FlightSafety is a “put-up-more-to-earn-more” type of business – good but not extraordinary.

Buffett acknowledged the mistake in investing in the shoe business, using equity.

“Overall, we are delighted by the business performance of our investees. In 2007, American Express, Coca-Cola and Procter & Gamble, three of our four largest holdings, increased per-share earnings by 12%, 14% and 14%. The fourth, Wells Fargo, had a small decline in earnings because of the popping of the real estate bubble.”

Buffett sold PetroChina in 2007.

Buffett also did well in currencies.

Investing in China: little differentiation != real competition

Sometimes, it does seem that even SOEs in China doesn’t have monopoly. For example, there are 3 telecom companies, and multiple banks.

However, there are also no real market competitions. E.g. you don’t see China telecom operators competing for customers by offering differentiating product offerings.

Consumers didn’t get a wider range of choices via these seemingly “competing” businesses. 

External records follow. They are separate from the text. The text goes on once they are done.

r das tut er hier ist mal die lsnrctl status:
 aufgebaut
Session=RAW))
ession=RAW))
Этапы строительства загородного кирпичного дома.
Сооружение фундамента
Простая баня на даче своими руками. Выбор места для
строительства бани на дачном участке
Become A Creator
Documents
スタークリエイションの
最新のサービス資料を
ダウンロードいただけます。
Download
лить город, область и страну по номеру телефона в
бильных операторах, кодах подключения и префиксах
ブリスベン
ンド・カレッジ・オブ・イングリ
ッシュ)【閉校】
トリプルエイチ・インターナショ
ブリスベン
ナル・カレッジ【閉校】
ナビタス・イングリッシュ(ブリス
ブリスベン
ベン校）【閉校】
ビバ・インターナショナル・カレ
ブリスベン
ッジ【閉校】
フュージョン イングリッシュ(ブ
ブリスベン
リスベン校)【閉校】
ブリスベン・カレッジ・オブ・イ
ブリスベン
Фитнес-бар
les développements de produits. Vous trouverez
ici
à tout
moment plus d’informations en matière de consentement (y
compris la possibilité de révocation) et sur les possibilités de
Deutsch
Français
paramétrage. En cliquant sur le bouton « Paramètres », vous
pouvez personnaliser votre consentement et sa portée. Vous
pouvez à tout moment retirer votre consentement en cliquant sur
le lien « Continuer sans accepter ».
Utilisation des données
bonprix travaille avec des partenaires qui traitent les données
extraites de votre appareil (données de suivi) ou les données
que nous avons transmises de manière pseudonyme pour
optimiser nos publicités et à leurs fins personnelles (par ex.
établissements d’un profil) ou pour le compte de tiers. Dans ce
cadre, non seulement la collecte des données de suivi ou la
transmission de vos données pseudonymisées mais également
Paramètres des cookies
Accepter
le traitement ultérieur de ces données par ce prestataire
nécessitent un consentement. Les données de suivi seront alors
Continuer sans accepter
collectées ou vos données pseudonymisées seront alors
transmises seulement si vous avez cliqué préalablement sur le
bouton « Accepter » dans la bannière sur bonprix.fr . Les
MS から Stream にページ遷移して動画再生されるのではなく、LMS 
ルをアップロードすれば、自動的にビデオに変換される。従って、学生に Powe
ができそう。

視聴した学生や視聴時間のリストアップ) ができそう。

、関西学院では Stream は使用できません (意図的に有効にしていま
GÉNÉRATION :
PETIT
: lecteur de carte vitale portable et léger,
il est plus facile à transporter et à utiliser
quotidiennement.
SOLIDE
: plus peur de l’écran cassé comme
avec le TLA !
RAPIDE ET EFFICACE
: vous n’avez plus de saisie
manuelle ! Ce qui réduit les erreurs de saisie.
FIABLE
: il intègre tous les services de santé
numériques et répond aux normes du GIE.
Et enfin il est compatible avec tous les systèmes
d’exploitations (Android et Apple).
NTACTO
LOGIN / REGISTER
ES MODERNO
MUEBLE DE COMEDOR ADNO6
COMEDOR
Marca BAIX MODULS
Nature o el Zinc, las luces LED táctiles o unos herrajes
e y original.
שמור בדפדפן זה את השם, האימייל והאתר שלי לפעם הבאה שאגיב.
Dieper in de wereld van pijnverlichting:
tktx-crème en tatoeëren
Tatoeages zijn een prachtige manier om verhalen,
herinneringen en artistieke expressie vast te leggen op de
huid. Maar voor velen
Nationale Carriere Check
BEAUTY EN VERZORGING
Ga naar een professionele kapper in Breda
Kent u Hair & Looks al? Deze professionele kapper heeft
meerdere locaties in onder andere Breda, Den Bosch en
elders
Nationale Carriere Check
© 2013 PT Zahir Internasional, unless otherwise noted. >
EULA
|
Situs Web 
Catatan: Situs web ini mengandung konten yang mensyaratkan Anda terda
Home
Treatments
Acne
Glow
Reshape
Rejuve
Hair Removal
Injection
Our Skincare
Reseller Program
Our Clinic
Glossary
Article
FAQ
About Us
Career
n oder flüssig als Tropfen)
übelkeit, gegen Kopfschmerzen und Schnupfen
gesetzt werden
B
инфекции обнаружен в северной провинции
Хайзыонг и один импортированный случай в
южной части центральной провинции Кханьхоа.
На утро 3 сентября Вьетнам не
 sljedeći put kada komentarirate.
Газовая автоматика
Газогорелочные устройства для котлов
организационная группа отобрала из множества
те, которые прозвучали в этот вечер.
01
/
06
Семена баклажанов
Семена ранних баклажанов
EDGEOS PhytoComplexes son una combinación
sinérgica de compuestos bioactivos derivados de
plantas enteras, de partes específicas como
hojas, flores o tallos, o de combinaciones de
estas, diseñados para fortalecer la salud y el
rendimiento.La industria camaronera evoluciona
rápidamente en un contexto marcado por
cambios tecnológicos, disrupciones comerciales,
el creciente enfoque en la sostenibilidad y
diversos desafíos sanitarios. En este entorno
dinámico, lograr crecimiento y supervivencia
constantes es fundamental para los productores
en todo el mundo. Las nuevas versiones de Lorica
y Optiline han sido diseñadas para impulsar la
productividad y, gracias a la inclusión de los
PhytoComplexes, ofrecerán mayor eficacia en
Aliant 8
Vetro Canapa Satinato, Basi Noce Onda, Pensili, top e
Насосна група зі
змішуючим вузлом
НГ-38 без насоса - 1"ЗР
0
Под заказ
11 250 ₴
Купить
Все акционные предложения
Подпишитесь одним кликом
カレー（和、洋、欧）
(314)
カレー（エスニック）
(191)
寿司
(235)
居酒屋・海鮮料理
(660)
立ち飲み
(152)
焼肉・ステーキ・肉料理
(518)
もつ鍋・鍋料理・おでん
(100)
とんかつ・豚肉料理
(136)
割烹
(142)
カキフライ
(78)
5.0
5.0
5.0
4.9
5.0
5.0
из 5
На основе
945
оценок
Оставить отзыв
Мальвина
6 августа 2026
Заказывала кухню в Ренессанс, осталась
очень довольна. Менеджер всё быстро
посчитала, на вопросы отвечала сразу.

How these businesses “split” profits looks more like a “political” question, rather than a economical one.

[Reading Buffett] 2006

Buffett talked about the trade deficits US occurred – “Making these purchases that weren’t reciprocated by sales, the U.S. necessarily transferred ownership of its
assets or IOUs to the rest of the world. Like a very wealthy but self-indulgent family, we peeled off a bit of what we owned in order to consume more than we produced”.

And the “reverse compounding” of more interests on interests.

Those two problems, mentioned in 2006, are now the focus of US gov.

Buffett had some other issues to consider – how to retain talents.